Selasa 20-01-2026,07:08 WIB
Reporter : Tim Lipsus
Editor : Dimas Chandra Permana

BACA JUGA:Siapkan Media Center Haji 2026, Kemenhaj Gembleng Puluhan Jurnalis di Pondok Gede

Masyarakat perlu mawas diri. Hati-hati dengan ketikan dan ucapannya di era sekarang. Sepatutnya lebih bijak memanfaatkan ruang publik seperti media sosial maupun panggung demontrasi.

Dasar negara ini demokratis. Sebelum ada media sosial, panggung demonstrasi menjadi tempat paling efektif menyampaikan kritik dan pendapat.

Sekarang eranya terbagi-bagi. Ada yang memahami bahwa media sosial lebih efektif menyampaikan pendapatnya. Tapi ancamannya teror hingga doxing.

Di sisi lain, orasi dari berbagai elemen masyarakat, pun tak kalahnya mampu menghentakkan mental pejabat.

Ada pejabat yang menerima saja dikritik dalam ruang terbatas itu. Ada juga pejabat yang tidak suka didemo masyarakat.

Dalam KUHAP dan KUHP baru, pasal-pasal yang berkaitan unjuk rasa diperbarui. Ada dua pasal yang perketat perizinannya yakni soal "Penghitungan Massa" dan "Unjuk Rasa Tanpa Pemberitahuan" 

Hadjar menyebut, itu pasal yang harus lebih dipahami. Karena kalau salah pemahaman bisa salah kaprah. Ia menyebutkan bahwa yang dilarang itu pasal yang membuat keonaran.

"Ini juga pasal menjebak, karena jika diperhatikan bunyinya, yang dilarang itu 'unjuk rasa yang menimbulkan keonaran', sehingga jika unjuk rasa tidak onar dan tidak memberitahukan pasal ini tidak bisa ditetapkan," tegasnya.

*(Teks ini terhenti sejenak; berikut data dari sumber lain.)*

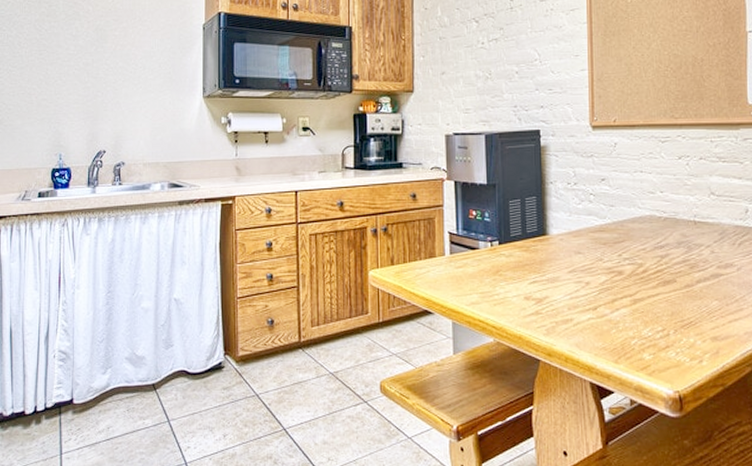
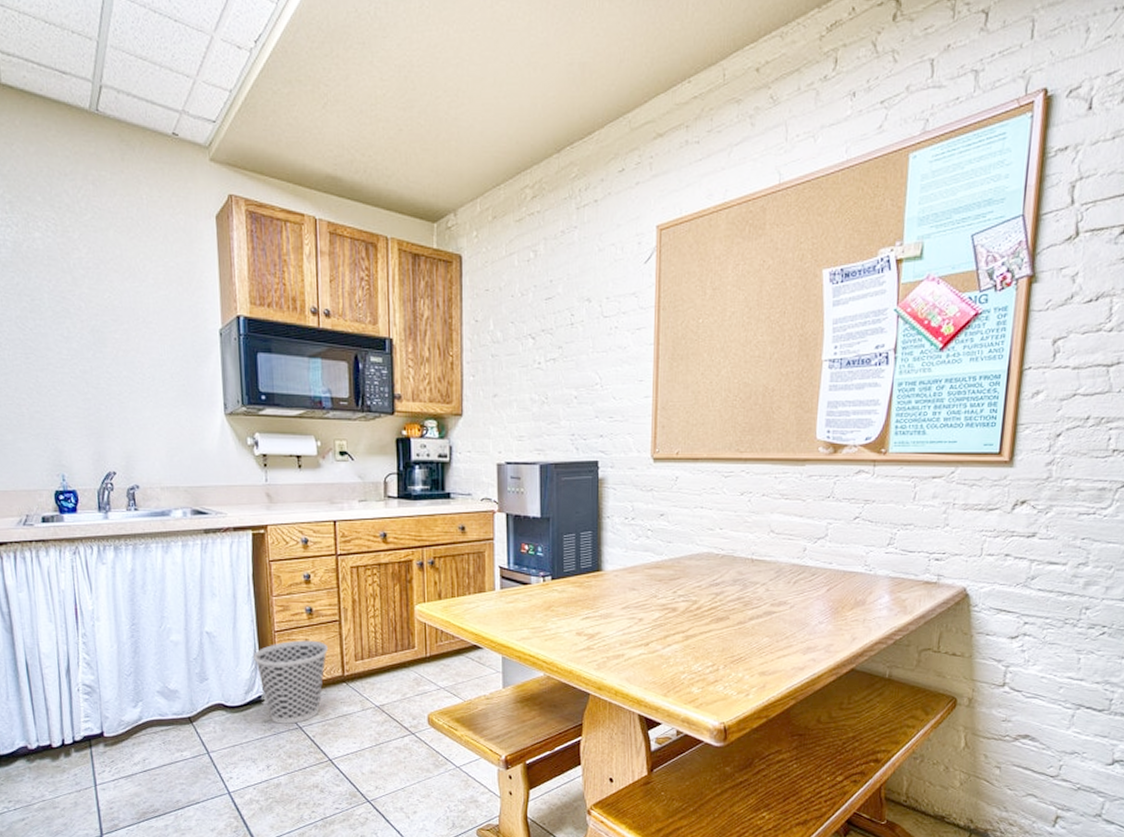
wastebasket: none [217,306,287,391] -> present [254,640,329,724]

Prinsip Lex Mitior Dilindungi KUHP Baru

Di sisi lain Pakar Hukum, Fahri Bachmid menguraikan, Pasal 3 ayat (1) UU Nomor 1 Tahun 2023 menegaskan bahwa apabila terjadi perubahan peraturan setelah suatu perbuatan dilakukan, maka yang diberlakukan adalah aturan baru, kecuali aturan lama lebih menguntungkan pelaku.

"Secara filosofis ini menegaskan prinsip lex mitior, yakni penerapan hukum yang lebih ringan bagi pelaku. Negara tidak boleh menghukum seseorang dengan aturan yang lebih berat dari yang berlaku saat perbuatannya dilakukan," imbuhnya.

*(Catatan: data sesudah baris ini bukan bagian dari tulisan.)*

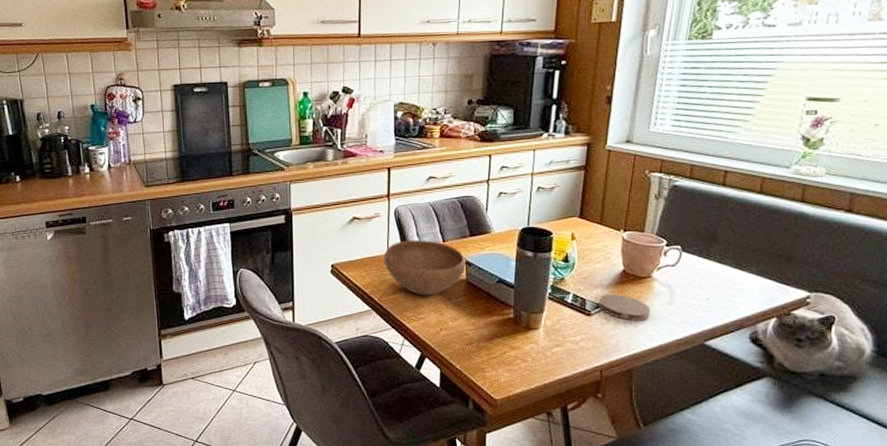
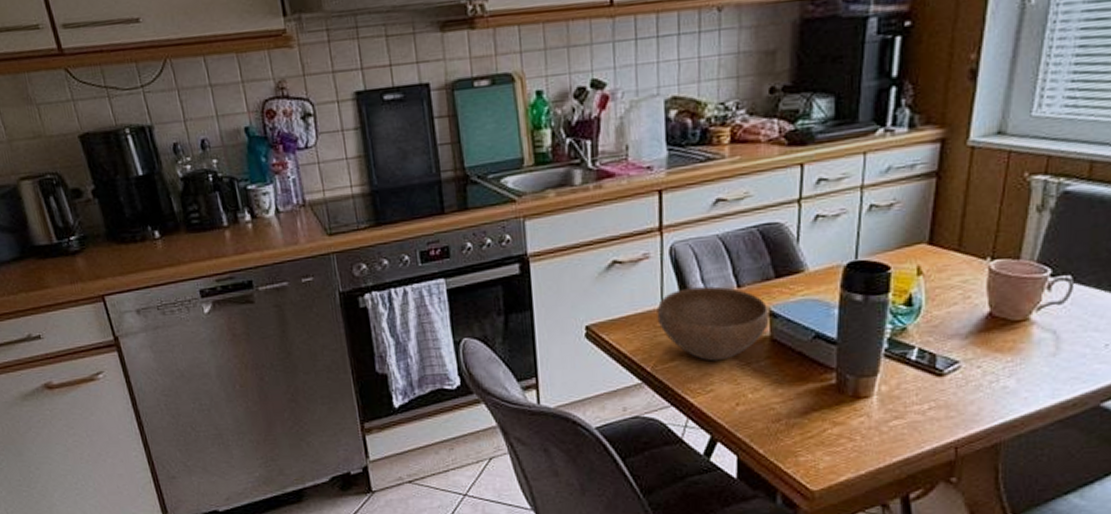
coaster: present [599,293,651,321] -> none [954,344,1027,380]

Ia menilai prinsip tersebut merupakan bentuk perlindungan hak asasi manusia sekaligus menunjukkan hukum pidana yang dinamis, menyesuaikan perkembangan nilai keadilan dan kemanusiaan.

"Dengan aturan yang lebih ringan, negara menegaskan komitmen terhadap keadilan dan perlindungan hak warga negara," ucapnya.

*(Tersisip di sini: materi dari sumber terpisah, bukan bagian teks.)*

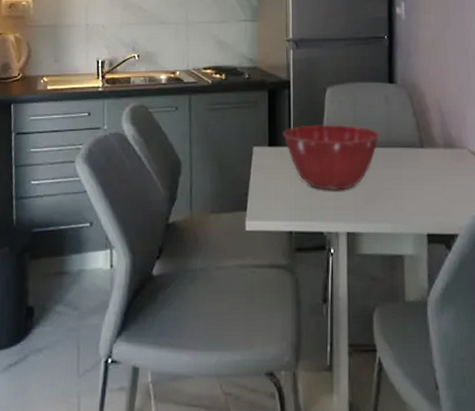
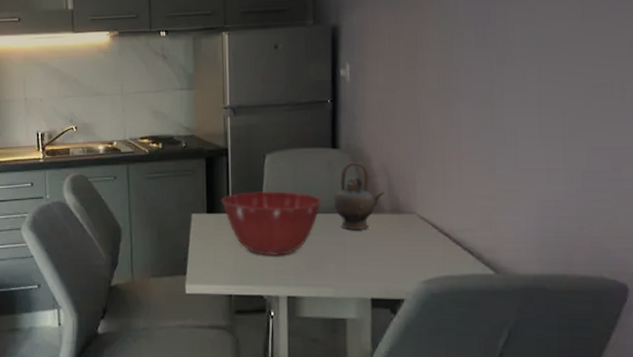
teapot: none [390,97,439,164] -> present [333,162,386,230]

Selain itu, KUHP Baru juga membawa terobosan dalam sistem pemidanaan, khususnya bagi masyarakat miskin yang tidak mampu membayar denda. Kini, pidana kerja sosial menjadi alternatif utama.

BACA JUGA:Pramono Siapkan Anggaran OMC Sebulan, Cegah Hujan Ekstrem hingga Imlek

"KUHP Baru mengedepankan kerja sosial sebagai pengganti denda, agar orang miskin tidak langsung dipenjara hanya karena ketidakmampuan finansial," bebernya.